Some colleges might be well known for business — with co-op or internship opportunities and abundant class options related to finance or accounting — while others emphasize engineering. Even certain regions of the country can make a difference for some academic majors.
“When I lived in Albuquerque, some students wanted to study marine biology,” Miller says. “And while you can study marine biology on the Rio Grande river, it’s different from studying it on the oceans or coasts.”
How to Narrow Down Your College List
Before researching both in-state and out-of-state colleges, create a list of must-haves and consider factors like lifestyle and career goals, experts say. Then use a tool like the College Navigator to find colleges that align with your criteria.
“Fit is so much more important than the name,” Moody says. “Find a place where you can grow and be challenged. But also where you feel comfortable and can learn more about yourself.”
Visiting schools is key, experts say. Tour colleges with varying enrollment sizes and locations, including in both cities and suburbs, close to home and further away. If an in-person tour is out of the question, given cost barriers and distance, many schools offer either live or pre-recorded virtual options.

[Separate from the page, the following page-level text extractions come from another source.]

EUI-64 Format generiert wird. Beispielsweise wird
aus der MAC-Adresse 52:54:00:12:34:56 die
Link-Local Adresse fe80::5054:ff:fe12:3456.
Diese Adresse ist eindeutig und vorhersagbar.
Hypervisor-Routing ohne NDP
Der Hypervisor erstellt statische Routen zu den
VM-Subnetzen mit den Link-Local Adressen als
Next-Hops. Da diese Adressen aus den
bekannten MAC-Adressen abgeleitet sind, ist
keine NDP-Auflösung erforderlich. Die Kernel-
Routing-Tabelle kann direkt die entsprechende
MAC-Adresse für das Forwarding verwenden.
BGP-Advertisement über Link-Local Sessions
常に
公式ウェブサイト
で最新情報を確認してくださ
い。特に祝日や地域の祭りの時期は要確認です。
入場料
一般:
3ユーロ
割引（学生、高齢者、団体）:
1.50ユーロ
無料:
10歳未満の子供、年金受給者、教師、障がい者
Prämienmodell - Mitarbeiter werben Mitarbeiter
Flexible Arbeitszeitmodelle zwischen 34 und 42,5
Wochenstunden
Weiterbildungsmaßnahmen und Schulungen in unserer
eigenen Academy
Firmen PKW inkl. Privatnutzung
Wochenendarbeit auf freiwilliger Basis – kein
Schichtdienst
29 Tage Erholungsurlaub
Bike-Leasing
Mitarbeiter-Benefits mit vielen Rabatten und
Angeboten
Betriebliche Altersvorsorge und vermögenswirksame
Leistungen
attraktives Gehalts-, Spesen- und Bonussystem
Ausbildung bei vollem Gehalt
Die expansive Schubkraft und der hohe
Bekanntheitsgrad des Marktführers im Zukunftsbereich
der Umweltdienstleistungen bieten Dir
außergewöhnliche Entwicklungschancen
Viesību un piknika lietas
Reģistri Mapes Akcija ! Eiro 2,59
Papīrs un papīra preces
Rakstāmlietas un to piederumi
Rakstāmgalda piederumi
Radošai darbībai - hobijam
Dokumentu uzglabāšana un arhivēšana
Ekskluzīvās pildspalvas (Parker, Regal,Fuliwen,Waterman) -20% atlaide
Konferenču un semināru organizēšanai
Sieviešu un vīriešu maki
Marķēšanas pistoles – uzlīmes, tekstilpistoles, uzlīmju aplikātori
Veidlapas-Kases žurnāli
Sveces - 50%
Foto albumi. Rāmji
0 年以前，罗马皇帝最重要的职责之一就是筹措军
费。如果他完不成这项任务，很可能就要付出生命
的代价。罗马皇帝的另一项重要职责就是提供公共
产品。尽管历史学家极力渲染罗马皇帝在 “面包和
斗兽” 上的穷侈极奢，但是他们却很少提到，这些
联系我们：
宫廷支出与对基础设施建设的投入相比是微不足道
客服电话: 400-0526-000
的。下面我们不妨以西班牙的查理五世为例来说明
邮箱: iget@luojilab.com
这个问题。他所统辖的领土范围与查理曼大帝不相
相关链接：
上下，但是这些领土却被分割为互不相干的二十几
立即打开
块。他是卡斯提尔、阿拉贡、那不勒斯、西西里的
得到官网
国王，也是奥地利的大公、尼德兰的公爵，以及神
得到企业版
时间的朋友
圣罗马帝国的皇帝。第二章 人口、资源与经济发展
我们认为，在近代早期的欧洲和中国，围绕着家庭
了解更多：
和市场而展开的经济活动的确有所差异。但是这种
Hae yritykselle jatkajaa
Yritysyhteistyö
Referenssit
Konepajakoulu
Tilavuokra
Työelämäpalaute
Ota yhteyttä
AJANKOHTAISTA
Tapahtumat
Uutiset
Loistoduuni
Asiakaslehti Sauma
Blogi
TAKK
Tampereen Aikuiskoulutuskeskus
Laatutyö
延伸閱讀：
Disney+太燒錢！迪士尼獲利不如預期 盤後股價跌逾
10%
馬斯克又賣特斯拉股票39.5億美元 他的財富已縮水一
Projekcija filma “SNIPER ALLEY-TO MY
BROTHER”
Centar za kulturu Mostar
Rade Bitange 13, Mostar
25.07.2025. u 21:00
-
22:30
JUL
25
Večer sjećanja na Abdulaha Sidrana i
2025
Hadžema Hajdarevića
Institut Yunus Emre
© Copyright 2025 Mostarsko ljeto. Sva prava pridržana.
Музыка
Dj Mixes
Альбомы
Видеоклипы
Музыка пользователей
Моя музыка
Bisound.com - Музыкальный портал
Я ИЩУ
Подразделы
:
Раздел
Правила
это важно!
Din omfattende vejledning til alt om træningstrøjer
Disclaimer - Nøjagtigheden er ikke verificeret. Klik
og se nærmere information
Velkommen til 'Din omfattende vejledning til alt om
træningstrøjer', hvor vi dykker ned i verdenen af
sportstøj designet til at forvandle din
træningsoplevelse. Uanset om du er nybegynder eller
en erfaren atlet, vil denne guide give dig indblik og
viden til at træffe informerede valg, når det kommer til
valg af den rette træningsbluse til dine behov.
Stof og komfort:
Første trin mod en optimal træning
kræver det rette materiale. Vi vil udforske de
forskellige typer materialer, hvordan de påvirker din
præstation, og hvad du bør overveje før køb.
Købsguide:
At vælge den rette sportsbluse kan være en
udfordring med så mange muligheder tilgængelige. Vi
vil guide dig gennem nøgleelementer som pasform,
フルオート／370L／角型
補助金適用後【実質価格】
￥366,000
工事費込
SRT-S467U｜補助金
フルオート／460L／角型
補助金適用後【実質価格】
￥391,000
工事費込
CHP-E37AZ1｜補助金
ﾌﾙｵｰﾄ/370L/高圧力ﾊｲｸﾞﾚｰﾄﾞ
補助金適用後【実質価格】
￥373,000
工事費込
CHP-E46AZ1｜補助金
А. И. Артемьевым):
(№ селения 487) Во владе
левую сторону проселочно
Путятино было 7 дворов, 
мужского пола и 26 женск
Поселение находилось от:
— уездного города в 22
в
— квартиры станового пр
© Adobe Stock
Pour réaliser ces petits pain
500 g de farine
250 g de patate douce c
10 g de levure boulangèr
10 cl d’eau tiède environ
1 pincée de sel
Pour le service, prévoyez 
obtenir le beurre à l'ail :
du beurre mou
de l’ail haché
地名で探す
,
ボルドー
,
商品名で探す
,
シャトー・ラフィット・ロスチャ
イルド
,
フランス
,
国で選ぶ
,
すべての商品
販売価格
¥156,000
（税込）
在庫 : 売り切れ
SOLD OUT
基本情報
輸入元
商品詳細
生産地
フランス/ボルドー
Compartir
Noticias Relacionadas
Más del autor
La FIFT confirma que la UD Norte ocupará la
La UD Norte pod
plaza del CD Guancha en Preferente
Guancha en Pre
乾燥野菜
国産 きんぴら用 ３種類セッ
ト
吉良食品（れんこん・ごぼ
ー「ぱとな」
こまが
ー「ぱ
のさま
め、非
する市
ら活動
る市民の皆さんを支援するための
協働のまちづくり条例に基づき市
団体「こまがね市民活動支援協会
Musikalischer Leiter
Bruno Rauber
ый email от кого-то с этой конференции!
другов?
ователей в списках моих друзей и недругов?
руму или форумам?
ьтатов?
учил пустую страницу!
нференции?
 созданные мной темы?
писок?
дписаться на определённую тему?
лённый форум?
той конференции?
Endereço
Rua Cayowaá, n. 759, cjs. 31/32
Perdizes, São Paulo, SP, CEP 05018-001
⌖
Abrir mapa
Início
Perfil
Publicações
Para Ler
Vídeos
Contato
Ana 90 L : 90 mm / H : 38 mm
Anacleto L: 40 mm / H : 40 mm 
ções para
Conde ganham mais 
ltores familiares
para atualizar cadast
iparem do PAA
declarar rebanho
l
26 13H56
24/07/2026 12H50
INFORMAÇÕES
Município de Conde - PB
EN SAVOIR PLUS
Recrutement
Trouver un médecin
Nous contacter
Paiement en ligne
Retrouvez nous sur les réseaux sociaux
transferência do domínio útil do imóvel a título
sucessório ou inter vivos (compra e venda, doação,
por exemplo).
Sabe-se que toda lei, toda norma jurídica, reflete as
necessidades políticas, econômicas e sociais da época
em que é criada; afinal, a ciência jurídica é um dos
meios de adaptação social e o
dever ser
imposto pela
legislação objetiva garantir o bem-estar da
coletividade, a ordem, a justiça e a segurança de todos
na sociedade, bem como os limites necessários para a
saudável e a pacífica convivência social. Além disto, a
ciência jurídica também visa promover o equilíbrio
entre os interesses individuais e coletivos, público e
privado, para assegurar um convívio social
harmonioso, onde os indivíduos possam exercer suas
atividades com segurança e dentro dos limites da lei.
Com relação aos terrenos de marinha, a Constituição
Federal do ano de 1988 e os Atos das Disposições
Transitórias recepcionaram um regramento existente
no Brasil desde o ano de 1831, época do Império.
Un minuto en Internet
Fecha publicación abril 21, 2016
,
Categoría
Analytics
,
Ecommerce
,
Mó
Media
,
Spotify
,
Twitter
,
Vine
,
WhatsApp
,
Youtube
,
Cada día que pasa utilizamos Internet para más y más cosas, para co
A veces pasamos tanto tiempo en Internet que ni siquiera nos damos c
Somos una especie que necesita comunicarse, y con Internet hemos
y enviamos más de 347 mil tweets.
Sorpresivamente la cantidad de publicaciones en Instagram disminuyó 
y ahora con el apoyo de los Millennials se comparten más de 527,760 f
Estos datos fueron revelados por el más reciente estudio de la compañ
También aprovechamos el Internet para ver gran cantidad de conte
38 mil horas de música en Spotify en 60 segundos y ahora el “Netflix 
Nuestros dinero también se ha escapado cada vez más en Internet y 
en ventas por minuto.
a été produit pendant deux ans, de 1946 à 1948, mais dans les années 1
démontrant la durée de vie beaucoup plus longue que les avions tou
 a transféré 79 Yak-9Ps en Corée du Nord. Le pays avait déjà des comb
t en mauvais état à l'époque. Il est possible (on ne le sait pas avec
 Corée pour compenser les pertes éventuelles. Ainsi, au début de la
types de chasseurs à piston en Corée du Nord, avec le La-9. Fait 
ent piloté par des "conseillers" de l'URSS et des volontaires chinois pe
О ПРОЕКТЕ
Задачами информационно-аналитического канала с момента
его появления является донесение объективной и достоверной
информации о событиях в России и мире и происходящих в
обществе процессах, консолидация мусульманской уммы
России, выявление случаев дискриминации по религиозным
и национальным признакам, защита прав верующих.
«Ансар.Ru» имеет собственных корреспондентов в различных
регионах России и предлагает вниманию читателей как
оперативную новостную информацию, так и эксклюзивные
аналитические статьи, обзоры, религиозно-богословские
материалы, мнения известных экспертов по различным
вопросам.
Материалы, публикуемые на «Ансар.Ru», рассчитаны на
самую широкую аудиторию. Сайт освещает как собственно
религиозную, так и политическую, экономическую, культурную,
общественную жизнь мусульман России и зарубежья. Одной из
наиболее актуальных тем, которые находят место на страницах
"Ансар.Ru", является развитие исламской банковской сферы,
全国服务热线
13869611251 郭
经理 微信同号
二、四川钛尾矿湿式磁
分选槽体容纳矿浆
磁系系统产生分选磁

Some high schools also host representatives of colleges from around the country to provide more information and answer students’ questions. Additionally, prospective students can connect over social media with current college students to gain insight into the school’s campus culture.
Once you’re down to a few colleges, make a pros and cons list. Greco suggests writing positive attributes in green and negative ones in red.
“When you do the red and the green, the choice typically becomes overwhelmingly clear. One school is going to be almost all green and the rest are going to have a large percentage of red,” she says. “What’s good for one student is not necessarily good for another. You really do get a gut feeling on what feels right or not.”